** Work request **
For the listing below, print exactly the lines from the line with "- Pan and scroll" to the line with "left_click_drag(462, 254, 476, 232)", both included, and nothing beyond them.

** Given data **
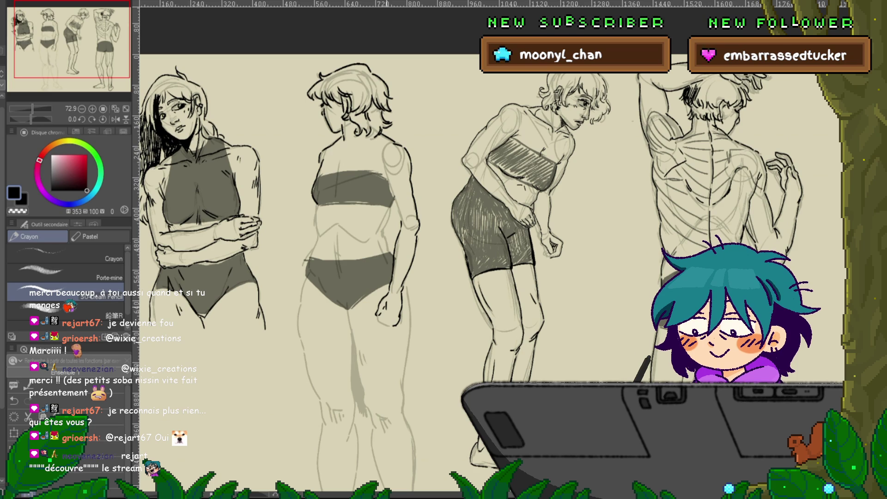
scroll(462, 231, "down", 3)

==

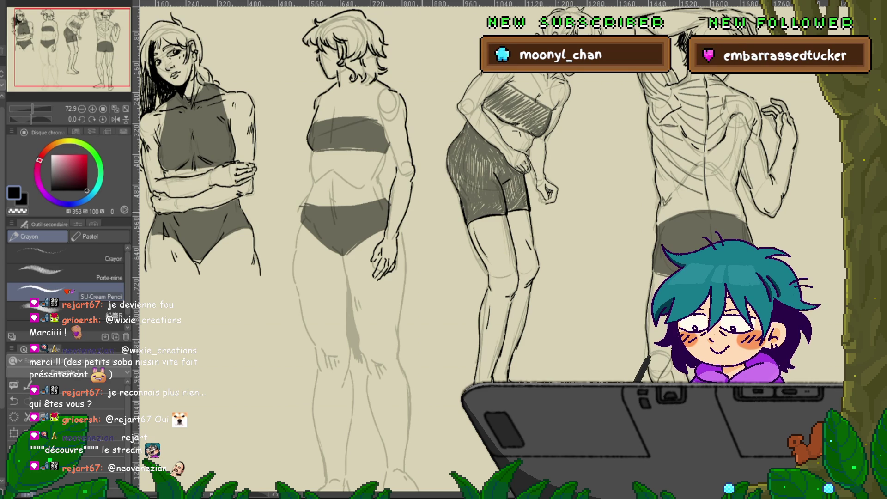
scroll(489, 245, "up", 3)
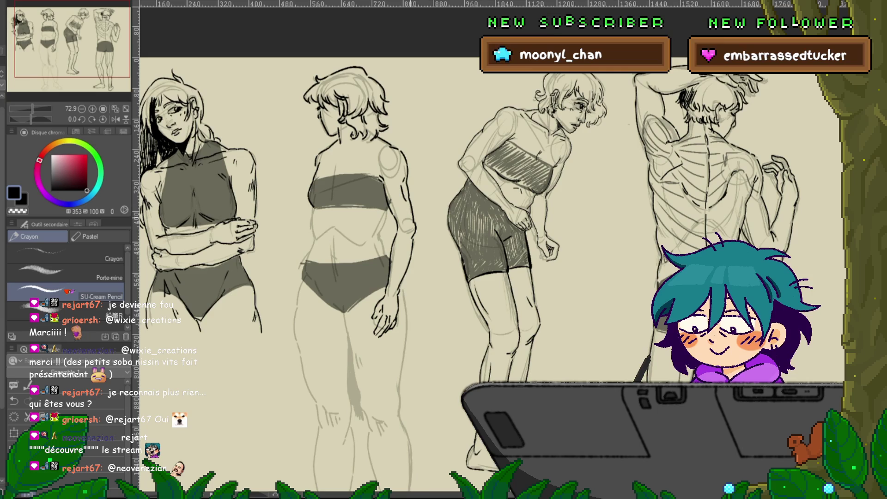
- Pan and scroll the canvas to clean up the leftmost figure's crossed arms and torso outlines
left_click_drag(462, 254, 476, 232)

** Completed task **
- Pan and scroll the canvas to clean up the leftmost figure's crossed arms and torso outlines
left_click_drag(462, 254, 476, 232)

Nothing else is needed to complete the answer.